--- begin MATERIAL PROVIDED ---
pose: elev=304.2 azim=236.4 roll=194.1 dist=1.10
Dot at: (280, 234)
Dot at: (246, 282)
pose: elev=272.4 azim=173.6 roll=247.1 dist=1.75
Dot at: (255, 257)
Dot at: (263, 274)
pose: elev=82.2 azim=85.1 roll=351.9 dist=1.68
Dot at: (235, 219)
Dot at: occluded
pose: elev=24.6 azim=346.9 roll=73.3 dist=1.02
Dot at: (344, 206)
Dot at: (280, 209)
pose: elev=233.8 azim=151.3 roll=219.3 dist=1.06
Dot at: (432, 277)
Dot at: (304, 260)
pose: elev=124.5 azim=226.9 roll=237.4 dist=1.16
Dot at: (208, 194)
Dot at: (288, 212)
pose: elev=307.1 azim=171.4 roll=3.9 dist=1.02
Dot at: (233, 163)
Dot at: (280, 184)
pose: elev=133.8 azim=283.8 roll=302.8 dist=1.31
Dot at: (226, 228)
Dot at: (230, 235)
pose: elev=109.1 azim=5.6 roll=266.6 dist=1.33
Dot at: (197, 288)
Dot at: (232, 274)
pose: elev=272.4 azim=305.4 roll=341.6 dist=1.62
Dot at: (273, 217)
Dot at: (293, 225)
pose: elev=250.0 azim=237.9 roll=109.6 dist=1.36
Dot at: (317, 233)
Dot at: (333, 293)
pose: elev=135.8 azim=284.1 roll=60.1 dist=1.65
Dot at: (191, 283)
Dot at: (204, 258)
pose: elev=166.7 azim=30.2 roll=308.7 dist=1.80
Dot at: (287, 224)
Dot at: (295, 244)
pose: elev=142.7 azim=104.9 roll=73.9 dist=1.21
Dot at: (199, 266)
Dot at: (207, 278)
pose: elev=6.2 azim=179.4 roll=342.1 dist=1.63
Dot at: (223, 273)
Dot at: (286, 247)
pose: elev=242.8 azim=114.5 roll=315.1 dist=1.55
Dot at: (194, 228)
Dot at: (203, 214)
--- end MATERIAL PROVIDED ---
PROBLEM TO WORK ON:
Reproduce every one of the entries above line for line, changing nothing.

EXERCISE OUTPUT:
pose: elev=304.2 azim=236.4 roll=194.1 dist=1.10
Dot at: (280, 234)
Dot at: (246, 282)
pose: elev=272.4 azim=173.6 roll=247.1 dist=1.75
Dot at: (255, 257)
Dot at: (263, 274)
pose: elev=82.2 azim=85.1 roll=351.9 dist=1.68
Dot at: (235, 219)
Dot at: occluded
pose: elev=24.6 azim=346.9 roll=73.3 dist=1.02
Dot at: (344, 206)
Dot at: (280, 209)
pose: elev=233.8 azim=151.3 roll=219.3 dist=1.06
Dot at: (432, 277)
Dot at: (304, 260)
pose: elev=124.5 azim=226.9 roll=237.4 dist=1.16
Dot at: (208, 194)
Dot at: (288, 212)
pose: elev=307.1 azim=171.4 roll=3.9 dist=1.02
Dot at: (233, 163)
Dot at: (280, 184)
pose: elev=133.8 azim=283.8 roll=302.8 dist=1.31
Dot at: (226, 228)
Dot at: (230, 235)
pose: elev=109.1 azim=5.6 roll=266.6 dist=1.33
Dot at: (197, 288)
Dot at: (232, 274)
pose: elev=272.4 azim=305.4 roll=341.6 dist=1.62
Dot at: (273, 217)
Dot at: (293, 225)
pose: elev=250.0 azim=237.9 roll=109.6 dist=1.36
Dot at: (317, 233)
Dot at: (333, 293)
pose: elev=135.8 azim=284.1 roll=60.1 dist=1.65
Dot at: (191, 283)
Dot at: (204, 258)
pose: elev=166.7 azim=30.2 roll=308.7 dist=1.80
Dot at: (287, 224)
Dot at: (295, 244)
pose: elev=142.7 azim=104.9 roll=73.9 dist=1.21
Dot at: (199, 266)
Dot at: (207, 278)
pose: elev=6.2 azim=179.4 roll=342.1 dist=1.63
Dot at: (223, 273)
Dot at: (286, 247)
pose: elev=242.8 azim=114.5 roll=315.1 dist=1.55
Dot at: (194, 228)
Dot at: (203, 214)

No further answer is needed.